Selection
Now the question... WHY? Why should one album by a band back in 1973 have such outstanding achievments and admiration even today? Perhaps because of the time period. Look at other albums released the same year by bands like Led Zeppelin, King Crimson, Rush, and the Doobie Brothers among several others. This was the year of rock perfection. Or maybe it was because of the rave for concept albums. Or the simple, yet unforgettable album cover.

More likely it was the band's chemistry and ability to make jaw-dropping, awe-inspiring, thought-provoking music. This is Pink Floyd at its collective finest, with everyone contributing. Unlike the band in 6 years, Waters did NOT do everything. Gilmoure took a huge chunk of the music-writing, laying down the chord progressions on "Breathe," "Time," and "Any Colour You Like;" the singing on the album's best songs, Water's conceeding to David's far superior voice; and pumping out what would later be hailed as some of rock's most influential lead-guitar riffs on "Money" and "Brain Damage." Wright got in on much of the writing as well with his keyboard contributions on "Breathe," the symphonic "Great Gig in the Sky," "Us and Them," and the amazing keybpard licks and effects on "Colour." Mason, who rarely contributed, put in his efforts on "Speak to Me," "Time," and the Waters-less "Colour." Finally, Roger Waters put down most of the album's music, laid down all the bass-lines as usual, thought up the album's concept, and wrote all the lyrics. If that's not enough, he made himself heard on "Brain Damage," "Eclipse," and the chorus of "Time." Anyway you put it, THIS is the true Pink Floyd; all contributing, all acknowledged.

Stored data:
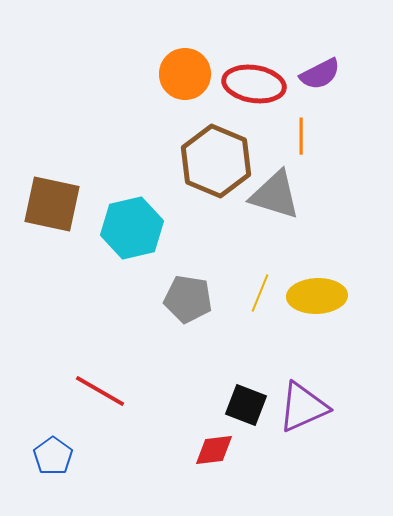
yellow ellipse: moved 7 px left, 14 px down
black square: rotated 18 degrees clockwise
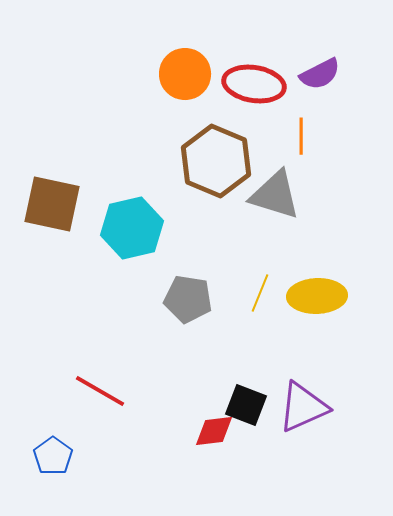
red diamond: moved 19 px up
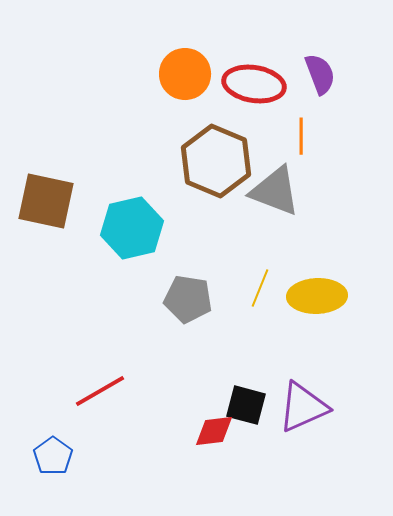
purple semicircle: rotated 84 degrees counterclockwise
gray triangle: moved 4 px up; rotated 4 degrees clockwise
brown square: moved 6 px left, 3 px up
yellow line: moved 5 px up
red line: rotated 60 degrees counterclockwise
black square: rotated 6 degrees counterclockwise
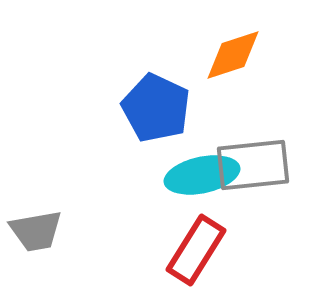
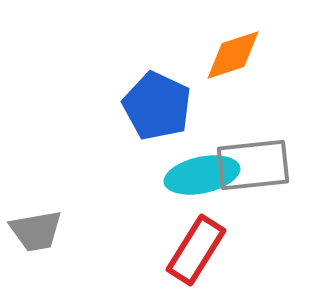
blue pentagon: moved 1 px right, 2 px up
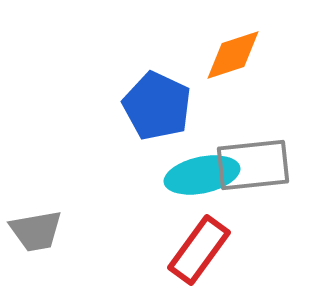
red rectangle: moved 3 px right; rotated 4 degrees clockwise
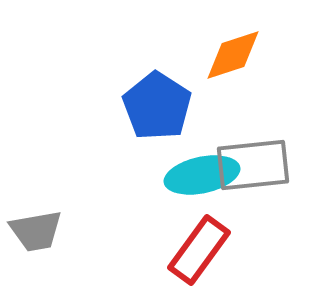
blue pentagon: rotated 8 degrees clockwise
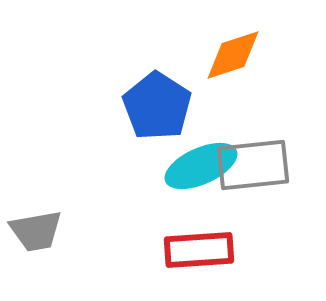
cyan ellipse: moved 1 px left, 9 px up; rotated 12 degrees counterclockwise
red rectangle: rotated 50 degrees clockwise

Directives
**a.** Answer these from the passage on Pink Floyd:
(i) In what year was the album released?
(ii) Which other bands are named as having released albums that same year?
(iii) Which band member wrote all the lyrics?
**b.** Write the next paragraph of the passage on Pink Floyd, picking up after its final sentence.

Task responses
**a.**
(i) 1973
(ii) Led Zeppelin, King Crimson, Rush, and the Doobie Brothers
(iii) Roger Waters

**b.**
The band's titanic success was continued on later albums like 1975's "Wish You Were Here," 1977's "Animals," and 1979's "The Wall," although by that time the band had begun to fall apart from Waters' power obsession. By 1983, the band had slipped to a Water's-solo-project version of itself, with "The Final Cut," and finally a break-up. But never would the band see the success or experience the musical genious of "Dark Side of the Moon." So pop this in, take another listen, and remember- even if you don't believe the hype- after this album, music would never be the same....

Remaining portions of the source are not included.